Records:

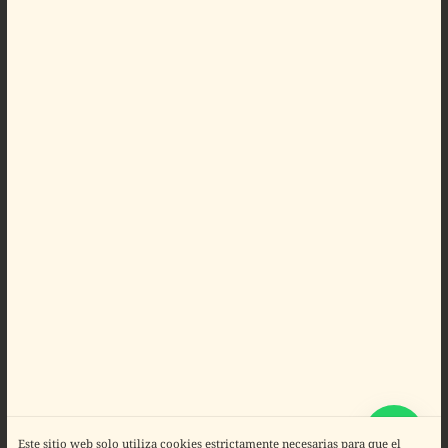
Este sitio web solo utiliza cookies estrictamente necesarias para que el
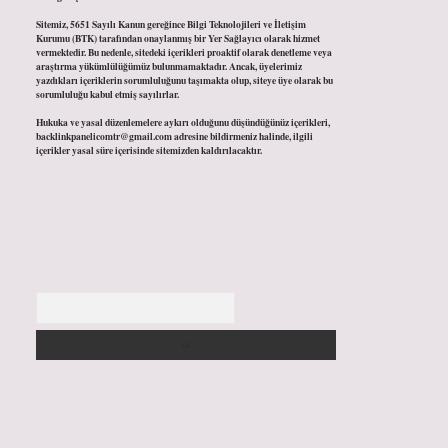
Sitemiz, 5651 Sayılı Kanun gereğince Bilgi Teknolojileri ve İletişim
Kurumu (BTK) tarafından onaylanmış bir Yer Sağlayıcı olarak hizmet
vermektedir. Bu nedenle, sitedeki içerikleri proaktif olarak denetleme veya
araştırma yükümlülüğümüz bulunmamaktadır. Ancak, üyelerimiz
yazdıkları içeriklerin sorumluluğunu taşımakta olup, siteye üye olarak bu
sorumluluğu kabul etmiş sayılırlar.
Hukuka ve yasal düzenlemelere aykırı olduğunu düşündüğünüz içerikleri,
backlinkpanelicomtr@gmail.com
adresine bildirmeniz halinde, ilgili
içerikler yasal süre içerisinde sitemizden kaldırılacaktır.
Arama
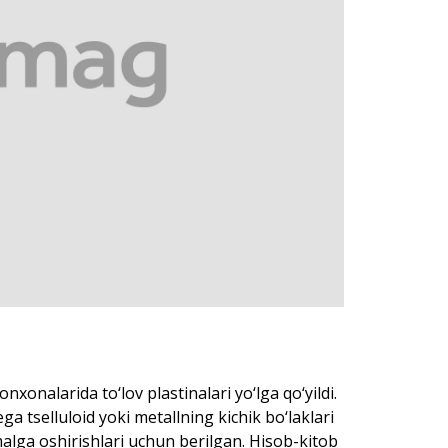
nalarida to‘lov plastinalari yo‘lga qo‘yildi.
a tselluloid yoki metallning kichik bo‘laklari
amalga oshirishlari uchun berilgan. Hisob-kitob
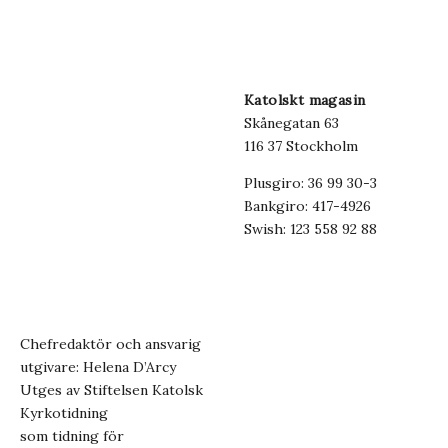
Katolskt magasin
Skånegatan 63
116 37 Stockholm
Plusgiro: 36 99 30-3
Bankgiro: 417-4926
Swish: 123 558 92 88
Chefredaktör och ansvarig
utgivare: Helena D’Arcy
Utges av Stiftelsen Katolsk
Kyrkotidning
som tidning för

Assignment: Reproduce every line of text from the data above without any changes, and leave the pictures out of your answer.

Expected answer:
Este sitio web solo utiliza cookies estrictamente necesarias para que el
Sitemiz, 5651 Sayılı Kanun gereğince Bilgi Teknolojileri ve İletişim
Kurumu (BTK) tarafından onaylanmış bir Yer Sağlayıcı olarak hizmet
vermektedir. Bu nedenle, sitedeki içerikleri proaktif olarak denetleme veya
araştırma yükümlülüğümüz bulunmamaktadır. Ancak, üyelerimiz
yazdıkları içeriklerin sorumluluğunu taşımakta olup, siteye üye olarak bu
sorumluluğu kabul etmiş sayılırlar.
Hukuka ve yasal düzenlemelere aykırı olduğunu düşündüğünüz içerikleri,
backlinkpanelicomtr@gmail.com
adresine bildirmeniz halinde, ilgili
içerikler yasal süre içerisinde sitemizden kaldırılacaktır.
Arama
nalarida to‘lov plastinalari yo‘lga qo‘yildi.
a tselluloid yoki metallning kichik bo‘laklari
amalga oshirishlari uchun berilgan. Hisob-kitob
Katolskt magasin
Skånegatan 63
116 37 Stockholm
Plusgiro: 36 99 30-3
Bankgiro: 417-4926
Swish: 123 558 92 88
Chefredaktör och ansvarig
utgivare: Helena D’Arcy
Utges av Stiftelsen Katolsk
Kyrkotidning
som tidning för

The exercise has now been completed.